Data entries:
Start of Block

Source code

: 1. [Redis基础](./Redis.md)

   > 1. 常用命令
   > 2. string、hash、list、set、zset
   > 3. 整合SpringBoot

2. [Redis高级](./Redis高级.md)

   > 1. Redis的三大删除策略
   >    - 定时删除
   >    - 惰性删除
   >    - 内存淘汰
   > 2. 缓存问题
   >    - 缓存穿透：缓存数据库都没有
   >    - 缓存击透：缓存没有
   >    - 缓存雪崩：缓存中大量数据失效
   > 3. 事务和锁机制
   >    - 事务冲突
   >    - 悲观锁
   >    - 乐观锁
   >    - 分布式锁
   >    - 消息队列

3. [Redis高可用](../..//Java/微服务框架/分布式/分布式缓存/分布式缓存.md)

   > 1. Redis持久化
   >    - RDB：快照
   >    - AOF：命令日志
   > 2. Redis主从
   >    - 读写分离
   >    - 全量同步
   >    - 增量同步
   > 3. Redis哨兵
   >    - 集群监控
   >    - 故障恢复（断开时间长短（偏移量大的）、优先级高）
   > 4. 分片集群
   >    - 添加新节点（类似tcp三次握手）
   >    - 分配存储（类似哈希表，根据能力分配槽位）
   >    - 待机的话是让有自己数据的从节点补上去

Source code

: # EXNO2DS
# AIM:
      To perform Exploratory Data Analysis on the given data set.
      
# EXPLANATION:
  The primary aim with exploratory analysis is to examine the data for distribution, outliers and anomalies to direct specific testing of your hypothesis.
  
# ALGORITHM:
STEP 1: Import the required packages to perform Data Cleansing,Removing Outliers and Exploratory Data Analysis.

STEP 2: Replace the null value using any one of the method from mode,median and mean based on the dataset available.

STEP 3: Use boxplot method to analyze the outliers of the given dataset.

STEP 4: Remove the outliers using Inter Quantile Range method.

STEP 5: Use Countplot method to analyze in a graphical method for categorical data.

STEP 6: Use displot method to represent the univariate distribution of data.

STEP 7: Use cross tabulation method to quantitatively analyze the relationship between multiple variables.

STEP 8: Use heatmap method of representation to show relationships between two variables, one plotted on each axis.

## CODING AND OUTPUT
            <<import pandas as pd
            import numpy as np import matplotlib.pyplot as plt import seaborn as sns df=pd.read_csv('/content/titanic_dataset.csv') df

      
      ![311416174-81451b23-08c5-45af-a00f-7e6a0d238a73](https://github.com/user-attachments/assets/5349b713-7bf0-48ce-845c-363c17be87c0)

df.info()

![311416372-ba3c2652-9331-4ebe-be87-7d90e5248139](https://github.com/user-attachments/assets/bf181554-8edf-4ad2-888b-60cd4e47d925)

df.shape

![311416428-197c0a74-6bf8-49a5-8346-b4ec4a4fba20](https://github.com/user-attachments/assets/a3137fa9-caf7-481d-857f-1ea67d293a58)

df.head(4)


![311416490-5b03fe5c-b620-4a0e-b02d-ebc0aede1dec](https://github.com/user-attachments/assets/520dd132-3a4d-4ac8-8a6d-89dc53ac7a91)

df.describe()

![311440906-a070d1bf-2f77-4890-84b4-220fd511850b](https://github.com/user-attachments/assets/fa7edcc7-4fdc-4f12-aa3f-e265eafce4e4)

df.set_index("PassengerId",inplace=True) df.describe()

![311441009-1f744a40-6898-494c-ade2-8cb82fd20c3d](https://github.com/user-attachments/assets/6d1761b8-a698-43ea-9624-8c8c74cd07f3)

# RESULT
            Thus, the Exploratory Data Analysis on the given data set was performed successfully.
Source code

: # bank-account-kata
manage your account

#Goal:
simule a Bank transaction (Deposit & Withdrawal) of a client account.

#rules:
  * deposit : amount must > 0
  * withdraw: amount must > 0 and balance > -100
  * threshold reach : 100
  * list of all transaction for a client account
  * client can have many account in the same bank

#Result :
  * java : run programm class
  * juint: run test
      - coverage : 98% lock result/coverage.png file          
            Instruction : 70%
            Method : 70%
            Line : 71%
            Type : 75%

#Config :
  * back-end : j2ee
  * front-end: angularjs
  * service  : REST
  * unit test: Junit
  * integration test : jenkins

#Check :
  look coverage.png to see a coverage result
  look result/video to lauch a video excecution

End of Block

Please give the full set of data again exactly.

TASK OUTPUT →
Source code

: 1. [Redis基础](./Redis.md)

   > 1. 常用命令
   > 2. string、hash、list、set、zset
   > 3. 整合SpringBoot

2. [Redis高级](./Redis高级.md)

   > 1. Redis的三大删除策略
   >    - 定时删除
   >    - 惰性删除
   >    - 内存淘汰
   > 2. 缓存问题
   >    - 缓存穿透：缓存数据库都没有
   >    - 缓存击透：缓存没有
   >    - 缓存雪崩：缓存中大量数据失效
   > 3. 事务和锁机制
   >    - 事务冲突
   >    - 悲观锁
   >    - 乐观锁
   >    - 分布式锁
   >    - 消息队列

3. [Redis高可用](../..//Java/微服务框架/分布式/分布式缓存/分布式缓存.md)

   > 1. Redis持久化
   >    - RDB：快照
   >    - AOF：命令日志
   > 2. Redis主从
   >    - 读写分离
   >    - 全量同步
   >    - 增量同步
   > 3. Redis哨兵
   >    - 集群监控
   >    - 故障恢复（断开时间长短（偏移量大的）、优先级高）
   > 4. 分片集群
   >    - 添加新节点（类似tcp三次握手）
   >    - 分配存储（类似哈希表，根据能力分配槽位）
   >    - 待机的话是让有自己数据的从节点补上去

Source code

: # EXNO2DS
# AIM:
      To perform Exploratory Data Analysis on the given data set.
      
# EXPLANATION:
  The primary aim with exploratory analysis is to examine the data for distribution, outliers and anomalies to direct specific testing of your hypothesis.
  
# ALGORITHM:
STEP 1: Import the required packages to perform Data Cleansing,Removing Outliers and Exploratory Data Analysis.

STEP 2: Replace the null value using any one of the method from mode,median and mean based on the dataset available.

STEP 3: Use boxplot method to analyze the outliers of the given dataset.

STEP 4: Remove the outliers using Inter Quantile Range method.

STEP 5: Use Countplot method to analyze in a graphical method for categorical data.

STEP 6: Use displot method to represent the univariate distribution of data.

STEP 7: Use cross tabulation method to quantitatively analyze the relationship between multiple variables.

STEP 8: Use heatmap method of representation to show relationships between two variables, one plotted on each axis.

## CODING AND OUTPUT
            <<import pandas as pd
            import numpy as np import matplotlib.pyplot as plt import seaborn as sns df=pd.read_csv('/content/titanic_dataset.csv') df

      
      ![311416174-81451b23-08c5-45af-a00f-7e6a0d238a73](https://github.com/user-attachments/assets/5349b713-7bf0-48ce-845c-363c17be87c0)

df.info()

![311416372-ba3c2652-9331-4ebe-be87-7d90e5248139](https://github.com/user-attachments/assets/bf181554-8edf-4ad2-888b-60cd4e47d925)

df.shape

![311416428-197c0a74-6bf8-49a5-8346-b4ec4a4fba20](https://github.com/user-attachments/assets/a3137fa9-caf7-481d-857f-1ea67d293a58)

df.head(4)


![311416490-5b03fe5c-b620-4a0e-b02d-ebc0aede1dec](https://github.com/user-attachments/assets/520dd132-3a4d-4ac8-8a6d-89dc53ac7a91)

df.describe()

![311440906-a070d1bf-2f77-4890-84b4-220fd511850b](https://github.com/user-attachments/assets/fa7edcc7-4fdc-4f12-aa3f-e265eafce4e4)

df.set_index("PassengerId",inplace=True) df.describe()

![311441009-1f744a40-6898-494c-ade2-8cb82fd20c3d](https://github.com/user-attachments/assets/6d1761b8-a698-43ea-9624-8c8c74cd07f3)

# RESULT
            Thus, the Exploratory Data Analysis on the given data set was performed successfully.
Source code

: # bank-account-kata
manage your account

#Goal:
simule a Bank transaction (Deposit & Withdrawal) of a client account.

#rules:
  * deposit : amount must > 0
  * withdraw: amount must > 0 and balance > -100
  * threshold reach : 100
  * list of all transaction for a client account
  * client can have many account in the same bank

#Result :
  * java : run programm class
  * juint: run test
      - coverage : 98% lock result/coverage.png file          
            Instruction : 70%
            Method : 70%
            Line : 71%
            Type : 75%

#Config :
  * back-end : j2ee
  * front-end: angularjs
  * service  : REST
  * unit test: Junit
  * integration test : jenkins

#Check :
  look coverage.png to see a coverage result
  look result/video to lauch a video excecution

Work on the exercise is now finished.